Американская культура является индивидуалистической, построенной на конкуренции, оптимистической и прагматической. Мы убеждены, что основа общества — индивидуум, чьи права должны быть защищены любой ценой. Мы предприимчивы и восхищаемся личными успехами и достижениями. Мы преуспеваем благодаря конкуренции. Оптимизм и прагматизм проявляются у нас в том, что мы ориентируемся на короткие временны́е промежутки и не любим долгосрочного планирования. Нам не нравится, наладив что-то, потом улучшать и исправлять это, если оно еще продолжает работать. Мы предпочитаем пользоваться предметом до тех пор, пока он не сломается, потому что убеждены, что лучше потом починить его или заменить другим. Мы самонадеянны и твердо уверены в том, что сможем сделать все что угодно — «на невозможное просто требуется больше времени». Мы нетерпеливы, а благодаря информационным технологиям стали делать все быстрее, чем раньше, и тогда мы проявляем еще большее нетерпение. Однако самое важное — то, что для нас является более ценным выполнение задач, а не выстраивание взаимоотношений. Либо мы не осознаем этих тенденций в нашей культуре, либо, что еще хуже, они нас не волнуют.
Мы не любим разного рода группы, не доверяем им. Мы убеждены, что комитеты и собрания — это пустая трата времени, что коллегиальные решения приводят к распылению ответственности. Мы тратим время и деньги на создание рабочей группы только тогда, когда с точки зрения прагматизма возникает необходимость завершить начатое. Мы во всеуслышание призываем к работе в команде и восхищаемся командой-победительницей (непреходящие ценности), но ни на минуту не готовы поверить в то, что она смогла бы этого достичь, если б не конкретная выдающаяся личность, обычно получающая намного более высокое вознаграждение (неявное допущение).

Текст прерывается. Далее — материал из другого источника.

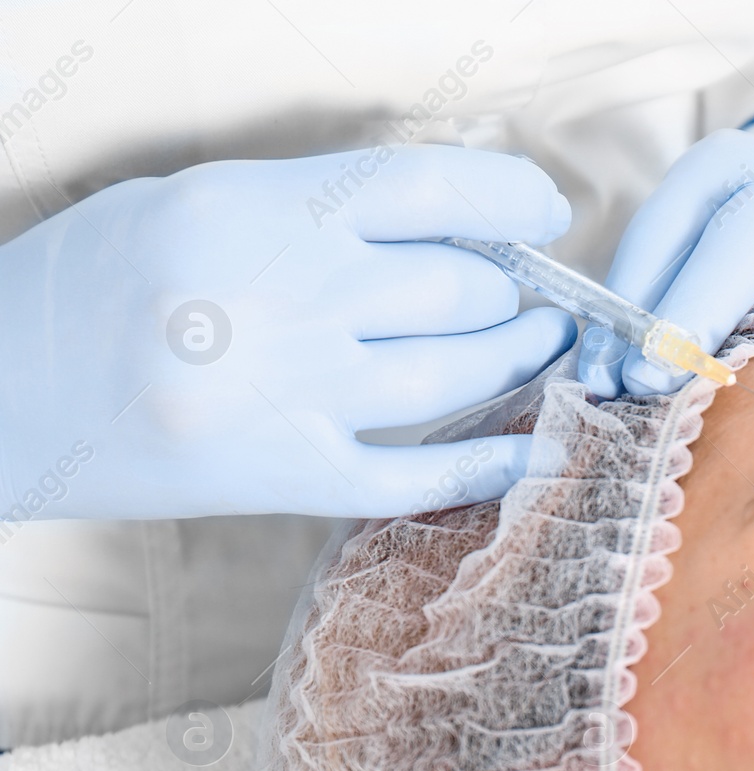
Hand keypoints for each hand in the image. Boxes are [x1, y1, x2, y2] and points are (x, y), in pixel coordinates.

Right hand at [0, 145, 574, 518]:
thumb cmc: (88, 282)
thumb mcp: (193, 201)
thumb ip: (316, 206)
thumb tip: (447, 220)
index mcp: (261, 211)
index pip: (434, 190)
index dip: (514, 197)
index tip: (546, 212)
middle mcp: (290, 299)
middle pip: (462, 288)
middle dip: (512, 288)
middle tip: (529, 292)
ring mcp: (293, 396)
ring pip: (459, 373)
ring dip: (521, 356)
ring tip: (543, 343)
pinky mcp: (287, 477)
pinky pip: (422, 477)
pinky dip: (490, 463)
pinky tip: (531, 447)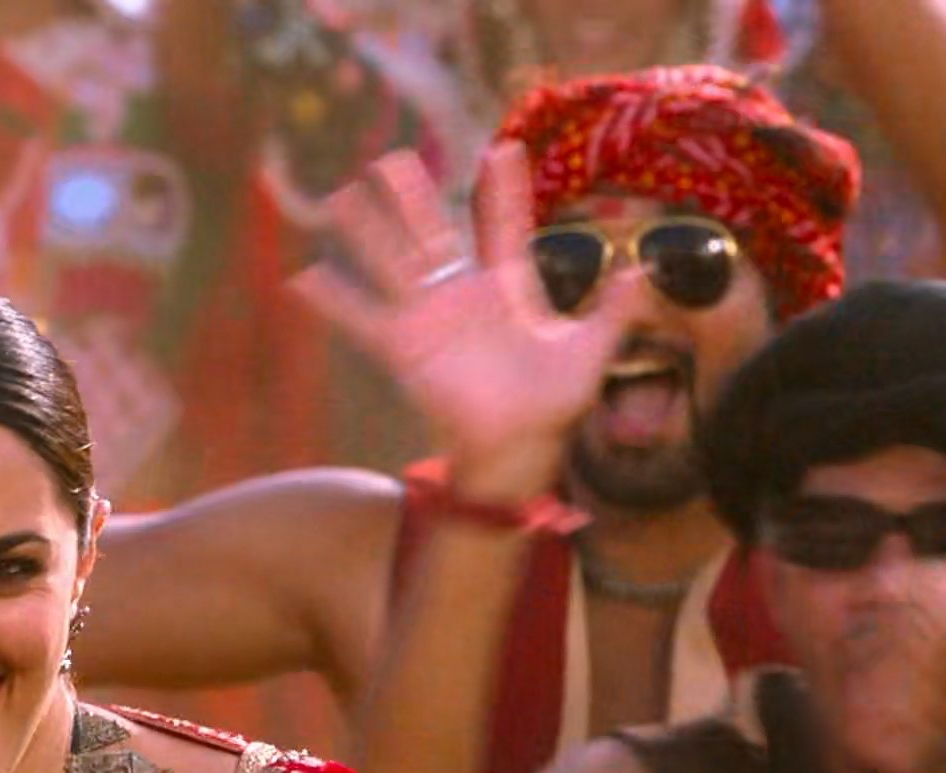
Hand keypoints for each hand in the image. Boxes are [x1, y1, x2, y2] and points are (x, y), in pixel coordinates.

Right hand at [293, 143, 649, 502]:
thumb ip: (614, 309)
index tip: (501, 151)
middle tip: (391, 160)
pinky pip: (362, 320)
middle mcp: (462, 295)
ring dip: (367, 232)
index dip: (503, 192)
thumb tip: (641, 270)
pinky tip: (305, 277)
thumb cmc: (555, 403)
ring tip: (341, 197)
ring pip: (393, 263)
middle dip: (412, 198)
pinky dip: (334, 301)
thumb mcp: (592, 350)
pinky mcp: (404, 348)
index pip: (503, 227)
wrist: (519, 448)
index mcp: (507, 288)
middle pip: (432, 233)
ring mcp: (429, 319)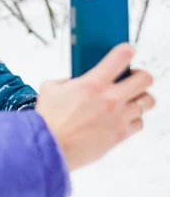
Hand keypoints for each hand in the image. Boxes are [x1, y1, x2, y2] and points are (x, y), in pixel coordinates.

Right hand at [36, 43, 154, 170]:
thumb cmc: (49, 120)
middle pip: (145, 78)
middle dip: (141, 75)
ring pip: (148, 101)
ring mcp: (119, 116)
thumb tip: (75, 81)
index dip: (127, 50)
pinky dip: (133, 119)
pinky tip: (121, 117)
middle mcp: (111, 98)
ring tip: (129, 99)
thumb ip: (67, 81)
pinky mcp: (121, 134)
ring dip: (139, 97)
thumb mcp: (50, 89)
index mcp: (93, 83)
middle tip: (132, 78)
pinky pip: (140, 122)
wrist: (51, 146)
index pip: (121, 56)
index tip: (127, 51)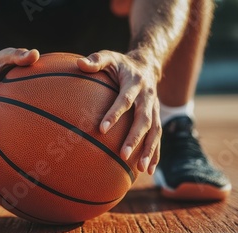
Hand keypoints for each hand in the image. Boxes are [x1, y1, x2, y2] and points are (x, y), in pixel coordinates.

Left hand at [77, 50, 160, 173]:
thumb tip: (79, 63)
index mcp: (135, 83)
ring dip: (149, 150)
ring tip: (141, 169)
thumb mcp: (110, 57)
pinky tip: (148, 171)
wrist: (147, 65)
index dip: (114, 114)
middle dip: (135, 138)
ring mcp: (155, 108)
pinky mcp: (157, 117)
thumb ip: (96, 60)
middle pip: (144, 119)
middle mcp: (148, 97)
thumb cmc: (121, 64)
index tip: (101, 129)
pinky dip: (155, 153)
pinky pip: (157, 137)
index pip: (125, 100)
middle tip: (123, 154)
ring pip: (155, 131)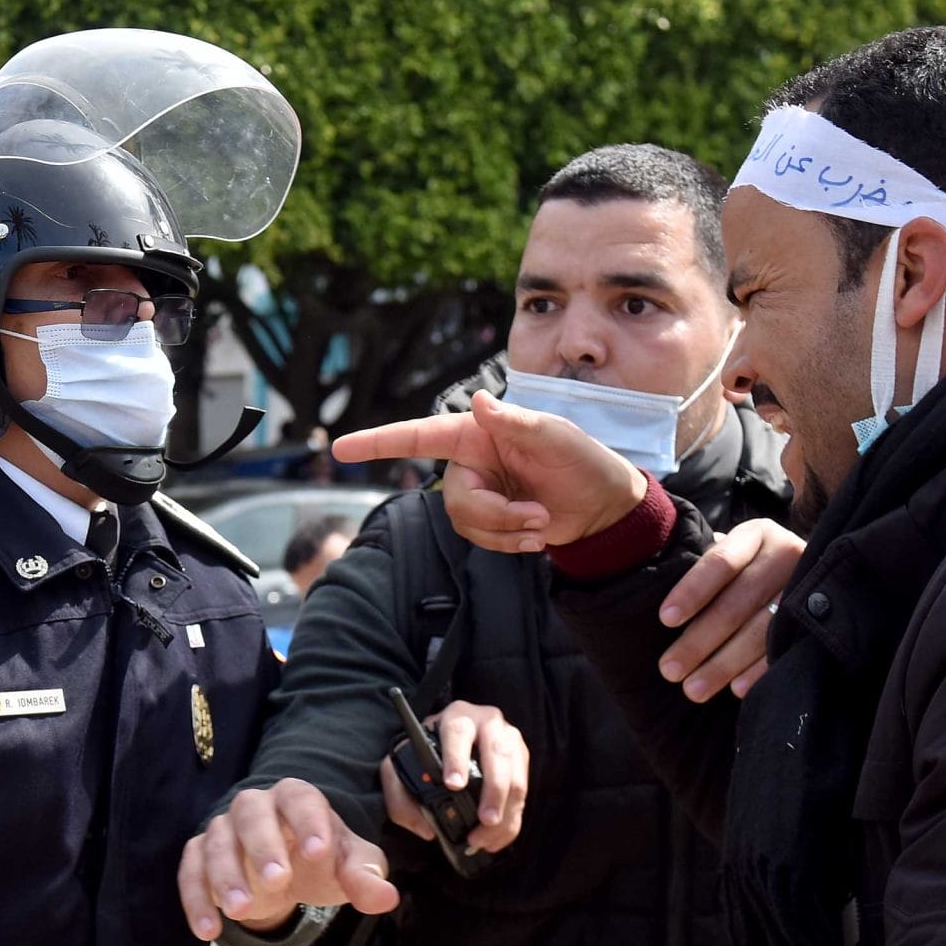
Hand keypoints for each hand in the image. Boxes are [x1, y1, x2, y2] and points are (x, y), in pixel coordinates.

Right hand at [177, 780, 400, 940]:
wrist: (287, 869)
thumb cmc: (321, 860)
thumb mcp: (349, 867)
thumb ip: (366, 877)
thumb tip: (387, 897)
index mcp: (296, 798)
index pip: (301, 799)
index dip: (309, 822)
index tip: (320, 852)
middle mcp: (255, 807)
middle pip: (251, 814)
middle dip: (262, 846)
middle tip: (277, 881)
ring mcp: (223, 830)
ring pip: (216, 844)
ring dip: (225, 877)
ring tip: (240, 911)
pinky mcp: (199, 856)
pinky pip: (190, 873)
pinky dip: (196, 900)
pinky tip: (208, 931)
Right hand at [335, 392, 645, 551]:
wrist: (605, 506)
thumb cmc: (583, 460)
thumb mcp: (555, 437)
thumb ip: (515, 422)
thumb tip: (481, 401)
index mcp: (478, 434)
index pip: (419, 435)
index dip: (378, 442)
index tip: (340, 448)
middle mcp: (470, 462)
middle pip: (452, 498)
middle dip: (494, 516)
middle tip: (535, 518)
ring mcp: (479, 494)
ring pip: (465, 524)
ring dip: (506, 532)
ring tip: (541, 524)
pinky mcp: (490, 523)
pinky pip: (481, 541)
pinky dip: (510, 544)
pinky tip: (537, 536)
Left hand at [379, 701, 527, 852]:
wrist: (446, 746)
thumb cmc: (421, 757)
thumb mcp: (399, 770)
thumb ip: (401, 798)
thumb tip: (427, 829)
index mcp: (456, 717)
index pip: (458, 732)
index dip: (457, 758)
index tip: (453, 786)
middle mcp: (488, 723)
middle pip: (498, 754)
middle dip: (493, 790)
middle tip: (483, 820)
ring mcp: (510, 741)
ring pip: (516, 777)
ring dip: (505, 812)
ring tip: (485, 838)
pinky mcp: (521, 762)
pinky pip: (523, 794)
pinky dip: (511, 822)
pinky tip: (495, 841)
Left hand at [655, 517, 805, 701]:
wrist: (802, 574)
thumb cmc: (743, 569)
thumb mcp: (727, 555)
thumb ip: (697, 564)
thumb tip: (648, 588)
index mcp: (756, 535)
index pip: (721, 561)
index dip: (693, 590)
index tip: (665, 619)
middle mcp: (786, 555)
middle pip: (738, 602)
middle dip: (700, 639)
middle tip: (669, 670)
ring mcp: (808, 586)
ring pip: (762, 629)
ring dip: (724, 663)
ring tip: (693, 689)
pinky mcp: (819, 619)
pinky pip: (786, 648)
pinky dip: (759, 670)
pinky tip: (736, 689)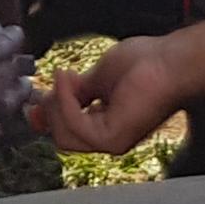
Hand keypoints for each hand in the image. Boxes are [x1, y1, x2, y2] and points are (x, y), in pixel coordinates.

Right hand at [35, 34, 188, 156]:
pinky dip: (64, 99)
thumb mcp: (97, 77)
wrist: (170, 62)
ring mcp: (111, 141)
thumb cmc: (147, 63)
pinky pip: (73, 124)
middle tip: (57, 80)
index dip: (47, 118)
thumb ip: (73, 93)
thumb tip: (44, 102)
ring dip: (56, 103)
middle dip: (50, 110)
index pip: (66, 133)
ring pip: (63, 136)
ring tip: (65, 77)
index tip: (34, 103)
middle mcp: (109, 138)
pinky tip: (68, 78)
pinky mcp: (111, 138)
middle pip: (60, 138)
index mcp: (106, 124)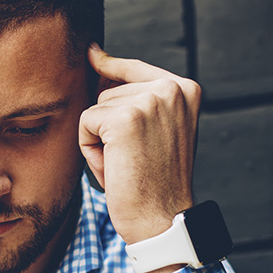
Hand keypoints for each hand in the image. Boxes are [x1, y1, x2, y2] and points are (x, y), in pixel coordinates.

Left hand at [78, 45, 201, 250]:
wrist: (161, 219)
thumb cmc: (155, 182)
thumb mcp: (156, 132)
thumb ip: (137, 101)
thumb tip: (97, 64)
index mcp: (186, 89)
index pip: (135, 67)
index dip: (109, 66)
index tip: (92, 53)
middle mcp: (172, 88)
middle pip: (109, 91)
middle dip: (107, 127)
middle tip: (132, 160)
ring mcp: (149, 101)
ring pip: (95, 108)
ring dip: (99, 140)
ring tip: (125, 164)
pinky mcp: (125, 118)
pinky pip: (85, 123)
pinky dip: (89, 149)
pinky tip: (114, 167)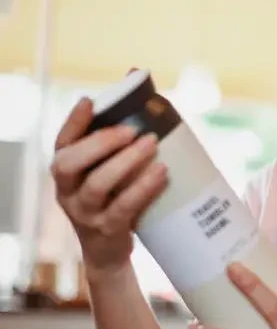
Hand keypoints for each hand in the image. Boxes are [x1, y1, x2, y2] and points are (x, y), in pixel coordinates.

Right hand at [51, 97, 167, 278]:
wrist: (110, 253)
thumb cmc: (115, 199)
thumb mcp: (111, 170)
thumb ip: (121, 132)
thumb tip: (137, 75)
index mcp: (67, 173)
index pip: (62, 143)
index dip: (73, 122)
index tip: (91, 101)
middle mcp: (68, 192)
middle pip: (70, 163)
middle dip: (100, 143)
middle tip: (132, 129)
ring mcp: (85, 213)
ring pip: (96, 185)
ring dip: (125, 163)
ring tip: (151, 144)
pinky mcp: (108, 230)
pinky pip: (123, 208)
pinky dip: (143, 188)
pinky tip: (162, 172)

Нам бы даже в голову не пришло платить всем членам команды поровну. У нас есть самые быстрые в мире бегуны-олимпийцы, однако мы проиграли несколько гонок, потому что не смогли передать эстафетную палочку, не уронив ее! Мы считаем, что ответственность должная быть только личная. Всегда нужно кого-то похвалить за победу и на кого-то возложить вину за поражение. Всегда должен быть кто-то «крайний».
На самом деле, вместо того чтобы восхищаться взаимоотношениями, мы ценим личное соперничество — нам нравится одерживать победу, превосходя другого человека в рассуждениях, обводя его вокруг пальца, продавая ему совершенно ненужную вещь. Мы уверены в правильности принципа
В политике мы строим взаимоотношения с людьми ради достижения собственных целей и получения преимуществ перед другими людьми. Мы создаем коалиции на пути к власти, и тут мы должны быть особенно осмотрительными, решая, кому доверять. Мы полагаем, что можем, не задумываясь, положиться на свою семью, за исключением разве что супружеских измен. В сущности, в нашем сегодняшнем обществе, чувствительном к деньгам, мы действительно не знаем, кому доверять, — и, хуже того, не знаем, как установить доверительные отношения. Мы ценим лояльность в ее абстрактном смысле, но в нашем плюралистическом обществе не совсем понятно, кому можно доверять, кроме себя.
Когда мы сталкиваемся с представителями других культур, считающими, что при наличии доверия взаимоотношения играют важную роль в том, что касается выполнения задачи, мы раздражаемся, если еще до начала совместной работы нам приходится проводить время за обедами ради установления взаимоотношений. Когда нас посылают работать в дальние страны, мы смотрим на это как на жертву во имя бизнеса, и даже если такой опыт приносит нам удовольствие и пользу, мы продолжаем считать его лишь средством для выполнения задачи.
Когда авиакомпании исследовали ряд серьезных катастроф, они обнаружили, что некоторые из них произошли по причине нарушения коммуникации. В ряде критических случаев командир экипажа просто не обращал внимания на подчиненного, передававшего важную информацию о неисправностях самолета.